Lyft, Budweiser Announce New Program To Give Drinkers Free, Safe Rides Home

Don't drive drunk.
A Lyft driver holds a copy of the company's signature pink mustache logo. The ride-hailing service is partnering with Budweiser to offer subsidized late-night rides in a bid to combat drunk driving.
A Lyft driver holds a copy of the company's signature pink mustache logo. The ride-hailing service is partnering with Budweiser to offer subsidized late-night rides in a bid to combat drunk driving.
Stephen Lam/Reuters

If you lift too many beers to your mouth, Lyft and a beer company might soon pay for you to get home safely.

Beginning Friday, the ride-hailing service in partnership with Budweiser will offer free (or at least substantially discounted) late-night rides to revelers in four states, distributing 5,000 $10 coupons every weekend for rides taken between 10 p.m. and 2 a.m. on Friday and Saturday nights.

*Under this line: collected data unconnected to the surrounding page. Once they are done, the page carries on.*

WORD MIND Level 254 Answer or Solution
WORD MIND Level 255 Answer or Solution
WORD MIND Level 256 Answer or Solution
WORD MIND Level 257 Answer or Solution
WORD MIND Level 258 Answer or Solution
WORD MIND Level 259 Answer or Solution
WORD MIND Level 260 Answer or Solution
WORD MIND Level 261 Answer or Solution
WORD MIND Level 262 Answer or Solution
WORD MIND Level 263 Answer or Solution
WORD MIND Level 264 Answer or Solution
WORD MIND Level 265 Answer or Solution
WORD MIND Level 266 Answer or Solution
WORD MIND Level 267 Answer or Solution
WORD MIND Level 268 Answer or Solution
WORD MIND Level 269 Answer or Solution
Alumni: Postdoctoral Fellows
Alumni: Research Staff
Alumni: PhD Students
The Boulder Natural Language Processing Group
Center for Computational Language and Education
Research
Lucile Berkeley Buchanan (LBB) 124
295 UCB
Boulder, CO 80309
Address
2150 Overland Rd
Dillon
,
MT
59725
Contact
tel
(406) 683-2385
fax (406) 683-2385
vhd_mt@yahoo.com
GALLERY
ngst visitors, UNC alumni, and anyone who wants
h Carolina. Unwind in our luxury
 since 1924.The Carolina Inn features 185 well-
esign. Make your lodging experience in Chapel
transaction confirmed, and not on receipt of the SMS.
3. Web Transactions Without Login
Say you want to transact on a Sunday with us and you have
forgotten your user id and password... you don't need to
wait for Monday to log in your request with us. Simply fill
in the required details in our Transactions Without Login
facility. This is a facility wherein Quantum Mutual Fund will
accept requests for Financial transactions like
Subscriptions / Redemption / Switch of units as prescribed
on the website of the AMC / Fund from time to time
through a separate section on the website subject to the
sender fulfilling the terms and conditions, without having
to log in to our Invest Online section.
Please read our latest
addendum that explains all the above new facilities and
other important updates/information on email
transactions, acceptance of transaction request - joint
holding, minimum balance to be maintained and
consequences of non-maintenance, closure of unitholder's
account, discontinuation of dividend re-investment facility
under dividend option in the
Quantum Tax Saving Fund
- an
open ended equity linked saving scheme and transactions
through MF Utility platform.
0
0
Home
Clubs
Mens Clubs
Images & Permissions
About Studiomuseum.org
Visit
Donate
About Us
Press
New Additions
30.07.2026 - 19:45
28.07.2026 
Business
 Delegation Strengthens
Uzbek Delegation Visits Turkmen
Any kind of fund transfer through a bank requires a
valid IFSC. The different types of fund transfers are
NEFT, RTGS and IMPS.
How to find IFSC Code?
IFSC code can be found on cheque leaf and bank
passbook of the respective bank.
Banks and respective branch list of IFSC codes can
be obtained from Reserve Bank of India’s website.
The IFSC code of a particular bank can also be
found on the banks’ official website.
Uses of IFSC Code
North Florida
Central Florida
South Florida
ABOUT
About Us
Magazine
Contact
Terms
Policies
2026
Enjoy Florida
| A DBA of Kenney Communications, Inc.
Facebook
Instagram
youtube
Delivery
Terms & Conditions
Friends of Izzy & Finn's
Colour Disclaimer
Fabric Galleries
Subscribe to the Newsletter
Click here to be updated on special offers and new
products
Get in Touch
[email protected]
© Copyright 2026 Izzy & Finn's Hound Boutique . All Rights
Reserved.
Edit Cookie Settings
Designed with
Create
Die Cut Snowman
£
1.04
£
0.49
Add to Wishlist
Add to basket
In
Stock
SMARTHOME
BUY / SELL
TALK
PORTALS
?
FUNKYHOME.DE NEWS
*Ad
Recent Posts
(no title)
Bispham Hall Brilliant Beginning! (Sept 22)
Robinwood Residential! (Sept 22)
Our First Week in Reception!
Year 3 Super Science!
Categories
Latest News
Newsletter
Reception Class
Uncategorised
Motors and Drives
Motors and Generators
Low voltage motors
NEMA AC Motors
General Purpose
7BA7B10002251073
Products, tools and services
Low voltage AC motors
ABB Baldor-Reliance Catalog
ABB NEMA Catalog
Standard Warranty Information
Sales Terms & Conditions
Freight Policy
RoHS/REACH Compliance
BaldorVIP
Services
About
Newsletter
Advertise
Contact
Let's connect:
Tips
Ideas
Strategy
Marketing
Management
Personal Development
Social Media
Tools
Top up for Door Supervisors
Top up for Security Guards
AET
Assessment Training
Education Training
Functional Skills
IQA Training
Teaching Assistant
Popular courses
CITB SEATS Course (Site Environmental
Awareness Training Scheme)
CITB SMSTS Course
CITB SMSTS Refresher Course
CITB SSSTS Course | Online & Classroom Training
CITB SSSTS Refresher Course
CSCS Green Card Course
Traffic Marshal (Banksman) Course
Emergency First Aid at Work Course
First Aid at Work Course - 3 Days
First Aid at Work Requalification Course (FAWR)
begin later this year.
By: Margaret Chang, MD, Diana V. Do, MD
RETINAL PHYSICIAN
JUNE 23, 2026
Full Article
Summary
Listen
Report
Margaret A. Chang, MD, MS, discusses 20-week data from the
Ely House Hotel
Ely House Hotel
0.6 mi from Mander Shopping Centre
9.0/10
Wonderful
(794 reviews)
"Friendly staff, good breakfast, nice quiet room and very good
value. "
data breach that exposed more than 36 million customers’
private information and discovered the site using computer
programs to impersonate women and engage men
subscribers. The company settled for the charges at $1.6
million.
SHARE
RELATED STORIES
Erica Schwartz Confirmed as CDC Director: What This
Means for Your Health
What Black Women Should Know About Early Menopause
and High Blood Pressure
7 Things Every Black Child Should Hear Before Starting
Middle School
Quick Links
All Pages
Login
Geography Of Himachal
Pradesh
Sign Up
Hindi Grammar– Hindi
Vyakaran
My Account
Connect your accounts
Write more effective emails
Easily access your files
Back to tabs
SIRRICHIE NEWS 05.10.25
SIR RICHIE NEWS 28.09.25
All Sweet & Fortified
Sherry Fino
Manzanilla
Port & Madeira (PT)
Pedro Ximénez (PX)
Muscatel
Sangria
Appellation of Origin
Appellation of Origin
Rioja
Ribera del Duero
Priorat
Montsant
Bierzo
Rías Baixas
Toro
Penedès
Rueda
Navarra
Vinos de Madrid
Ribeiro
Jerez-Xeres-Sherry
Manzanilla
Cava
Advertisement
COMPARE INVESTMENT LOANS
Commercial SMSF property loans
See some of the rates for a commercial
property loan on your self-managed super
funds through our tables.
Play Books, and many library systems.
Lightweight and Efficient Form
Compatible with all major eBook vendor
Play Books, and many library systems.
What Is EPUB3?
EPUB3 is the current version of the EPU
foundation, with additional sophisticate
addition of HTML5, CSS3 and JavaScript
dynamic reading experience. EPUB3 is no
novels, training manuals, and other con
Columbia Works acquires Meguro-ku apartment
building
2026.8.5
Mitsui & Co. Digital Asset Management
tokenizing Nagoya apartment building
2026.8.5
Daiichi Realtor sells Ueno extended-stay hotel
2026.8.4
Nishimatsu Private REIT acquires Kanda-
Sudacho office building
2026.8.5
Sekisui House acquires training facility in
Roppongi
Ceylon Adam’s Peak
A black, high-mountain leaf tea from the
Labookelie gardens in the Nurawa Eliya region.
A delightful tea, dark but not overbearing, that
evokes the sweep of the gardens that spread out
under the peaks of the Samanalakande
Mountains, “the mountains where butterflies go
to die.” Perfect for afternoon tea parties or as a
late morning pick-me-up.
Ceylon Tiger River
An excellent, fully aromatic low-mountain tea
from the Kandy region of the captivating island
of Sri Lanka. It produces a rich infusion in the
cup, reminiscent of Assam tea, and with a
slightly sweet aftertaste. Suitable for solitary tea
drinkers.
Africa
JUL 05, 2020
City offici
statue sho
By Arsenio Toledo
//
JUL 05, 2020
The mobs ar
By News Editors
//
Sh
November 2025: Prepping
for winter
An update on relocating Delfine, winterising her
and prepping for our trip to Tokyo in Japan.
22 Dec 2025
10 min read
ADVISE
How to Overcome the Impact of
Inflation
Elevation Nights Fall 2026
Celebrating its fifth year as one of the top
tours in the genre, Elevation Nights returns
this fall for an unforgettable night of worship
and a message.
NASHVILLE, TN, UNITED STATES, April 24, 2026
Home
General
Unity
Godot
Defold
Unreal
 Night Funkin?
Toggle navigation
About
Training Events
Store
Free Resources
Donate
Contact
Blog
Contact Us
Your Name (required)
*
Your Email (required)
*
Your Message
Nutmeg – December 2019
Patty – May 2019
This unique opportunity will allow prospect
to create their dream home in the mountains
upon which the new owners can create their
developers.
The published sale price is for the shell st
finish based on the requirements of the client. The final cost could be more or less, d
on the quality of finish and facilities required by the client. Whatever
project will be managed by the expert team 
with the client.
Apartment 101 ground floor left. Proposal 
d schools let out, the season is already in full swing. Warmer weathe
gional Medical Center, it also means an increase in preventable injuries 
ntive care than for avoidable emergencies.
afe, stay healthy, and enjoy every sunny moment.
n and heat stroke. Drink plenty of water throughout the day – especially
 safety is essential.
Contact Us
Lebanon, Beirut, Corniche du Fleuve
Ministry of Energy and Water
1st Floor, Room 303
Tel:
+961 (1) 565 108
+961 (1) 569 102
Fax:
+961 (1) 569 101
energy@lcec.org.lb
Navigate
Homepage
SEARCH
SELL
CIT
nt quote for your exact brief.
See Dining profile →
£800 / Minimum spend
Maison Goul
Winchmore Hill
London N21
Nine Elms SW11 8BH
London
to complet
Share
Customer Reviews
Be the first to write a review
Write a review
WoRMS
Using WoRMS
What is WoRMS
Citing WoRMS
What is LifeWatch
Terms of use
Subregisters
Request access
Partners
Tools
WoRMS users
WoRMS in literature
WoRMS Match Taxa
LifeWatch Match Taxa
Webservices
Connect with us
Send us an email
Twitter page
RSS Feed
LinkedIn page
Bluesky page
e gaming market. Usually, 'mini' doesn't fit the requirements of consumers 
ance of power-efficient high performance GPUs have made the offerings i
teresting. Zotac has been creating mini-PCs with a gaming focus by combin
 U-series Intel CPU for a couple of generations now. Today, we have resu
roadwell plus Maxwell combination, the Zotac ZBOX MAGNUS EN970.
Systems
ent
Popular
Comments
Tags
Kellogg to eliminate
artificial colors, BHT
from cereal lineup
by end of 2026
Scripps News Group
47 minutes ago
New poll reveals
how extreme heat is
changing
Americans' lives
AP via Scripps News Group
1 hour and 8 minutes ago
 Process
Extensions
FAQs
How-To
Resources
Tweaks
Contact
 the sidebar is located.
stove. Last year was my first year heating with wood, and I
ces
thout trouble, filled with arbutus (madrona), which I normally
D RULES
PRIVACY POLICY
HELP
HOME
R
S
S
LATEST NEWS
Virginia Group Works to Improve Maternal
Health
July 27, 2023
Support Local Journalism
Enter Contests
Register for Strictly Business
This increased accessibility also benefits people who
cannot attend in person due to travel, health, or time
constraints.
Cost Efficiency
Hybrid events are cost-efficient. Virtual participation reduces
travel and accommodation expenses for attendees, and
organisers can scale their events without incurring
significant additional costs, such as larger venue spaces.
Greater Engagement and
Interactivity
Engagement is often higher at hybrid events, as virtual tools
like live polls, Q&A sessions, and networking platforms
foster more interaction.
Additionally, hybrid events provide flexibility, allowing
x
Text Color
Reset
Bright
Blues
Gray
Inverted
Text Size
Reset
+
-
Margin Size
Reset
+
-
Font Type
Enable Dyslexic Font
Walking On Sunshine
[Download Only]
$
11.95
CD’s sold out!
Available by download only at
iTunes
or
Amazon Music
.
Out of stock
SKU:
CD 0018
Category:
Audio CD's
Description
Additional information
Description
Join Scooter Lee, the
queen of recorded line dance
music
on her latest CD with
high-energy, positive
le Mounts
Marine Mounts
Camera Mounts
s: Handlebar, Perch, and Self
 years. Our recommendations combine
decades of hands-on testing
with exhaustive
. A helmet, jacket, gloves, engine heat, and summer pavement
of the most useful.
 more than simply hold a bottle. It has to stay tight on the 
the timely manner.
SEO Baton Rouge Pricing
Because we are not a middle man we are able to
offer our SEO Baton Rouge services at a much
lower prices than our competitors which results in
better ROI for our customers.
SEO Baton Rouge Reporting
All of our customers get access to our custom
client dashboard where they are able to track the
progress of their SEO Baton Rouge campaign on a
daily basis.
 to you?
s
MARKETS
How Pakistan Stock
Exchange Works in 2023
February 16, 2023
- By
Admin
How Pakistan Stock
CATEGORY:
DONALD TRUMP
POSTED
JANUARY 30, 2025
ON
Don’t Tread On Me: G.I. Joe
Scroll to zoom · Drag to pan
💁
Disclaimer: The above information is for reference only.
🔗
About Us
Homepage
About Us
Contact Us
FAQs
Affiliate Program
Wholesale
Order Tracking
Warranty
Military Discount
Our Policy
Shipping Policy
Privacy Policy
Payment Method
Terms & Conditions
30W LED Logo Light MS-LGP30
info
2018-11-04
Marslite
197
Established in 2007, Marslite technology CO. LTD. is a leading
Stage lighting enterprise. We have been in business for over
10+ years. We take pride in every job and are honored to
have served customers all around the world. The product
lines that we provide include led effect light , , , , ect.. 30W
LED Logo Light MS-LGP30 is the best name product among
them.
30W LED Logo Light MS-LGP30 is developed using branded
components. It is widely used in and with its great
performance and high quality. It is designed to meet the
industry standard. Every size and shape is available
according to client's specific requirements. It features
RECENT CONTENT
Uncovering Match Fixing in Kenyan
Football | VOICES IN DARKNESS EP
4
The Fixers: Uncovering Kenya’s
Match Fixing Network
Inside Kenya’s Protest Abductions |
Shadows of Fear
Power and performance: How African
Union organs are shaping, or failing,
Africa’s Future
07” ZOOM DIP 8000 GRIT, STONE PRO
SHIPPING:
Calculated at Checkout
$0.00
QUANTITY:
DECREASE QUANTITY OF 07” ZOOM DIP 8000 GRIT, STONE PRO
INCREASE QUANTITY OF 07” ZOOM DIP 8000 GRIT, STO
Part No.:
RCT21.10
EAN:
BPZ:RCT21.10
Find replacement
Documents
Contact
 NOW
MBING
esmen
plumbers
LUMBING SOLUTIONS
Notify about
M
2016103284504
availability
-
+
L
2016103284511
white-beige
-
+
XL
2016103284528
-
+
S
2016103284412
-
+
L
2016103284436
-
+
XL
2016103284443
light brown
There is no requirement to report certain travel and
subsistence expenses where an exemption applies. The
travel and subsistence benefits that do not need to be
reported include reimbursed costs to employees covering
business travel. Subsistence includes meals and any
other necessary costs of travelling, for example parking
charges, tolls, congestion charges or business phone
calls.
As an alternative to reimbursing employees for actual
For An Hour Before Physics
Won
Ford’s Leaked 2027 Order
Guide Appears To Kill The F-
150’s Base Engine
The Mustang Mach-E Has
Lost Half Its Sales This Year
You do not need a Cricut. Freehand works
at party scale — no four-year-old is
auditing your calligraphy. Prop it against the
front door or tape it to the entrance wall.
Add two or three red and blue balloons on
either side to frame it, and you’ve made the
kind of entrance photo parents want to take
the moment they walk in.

The anti-drunk driving campaign will run through the end of the year in Colorado, Florida, Illinois and New York, all of which are both key markets for Lyft and Budweiser, a Lyft spokesperson told The Huffington Post, and among the top states for drunk driving-related deaths.

Lyft and Budweiser will give the ride credits to customers of legal drinking age via the companies’ Facebook and Twitter accounts.

Despite the apparent shift in tactics to a more hands-on approach, Budweiser says their responsibility to curb drunk-driving remains unchanged.

“While the approaches have evolved, the mission remains the same,” Katja Zastrow, Anheuser-Busch vice president of corporate social responsibility, told HuffPost in an email. “This ongoing Lyft partnership is the next step in spreading Budweiser’s ‘Give a damn. Don’t drive drunk.’ message.”

Zastrow said Budweiser teamed up with Lyft after success with similar pilot programs at music festivals earlier this year.

It’s interesting timing for the campaign.

Earlier this summer, a study published in the American Journal of Epidemiology found, counterintuitively, that Uber, a competing ride-hailing service, had very little impact on drunk driving rates.

A possible explanation: Those who drink responsibly were already finding safe ways to get home before ride-hailing apps exploded on the scene, either in a traditional cab or via public transportation. Meanwhile, people who decide to drive drunk ― already susceptible to making bad decisions due to their impaired judgment ― opt to endanger others rather than pay for a ride.

If that too-cheap-to-pay-for-a-ride theory holds water, we may see a drastic reduction in drunk driving rates in the four states targeted by Budweiser and Lyft.

“There have been conflicting reports on the impact that ride-sharing has had on drunk driving,” a Lyft spokesperson told HuffPost, “but we’re focused on our primary goal of this partnership, which is to reduce the 10,000 drunk driving-related deaths per year.

“Lyft can be a solution to the problem,” the spokesperson added, “and we are committed to making rides as accessible as possible to everyone who needs them.”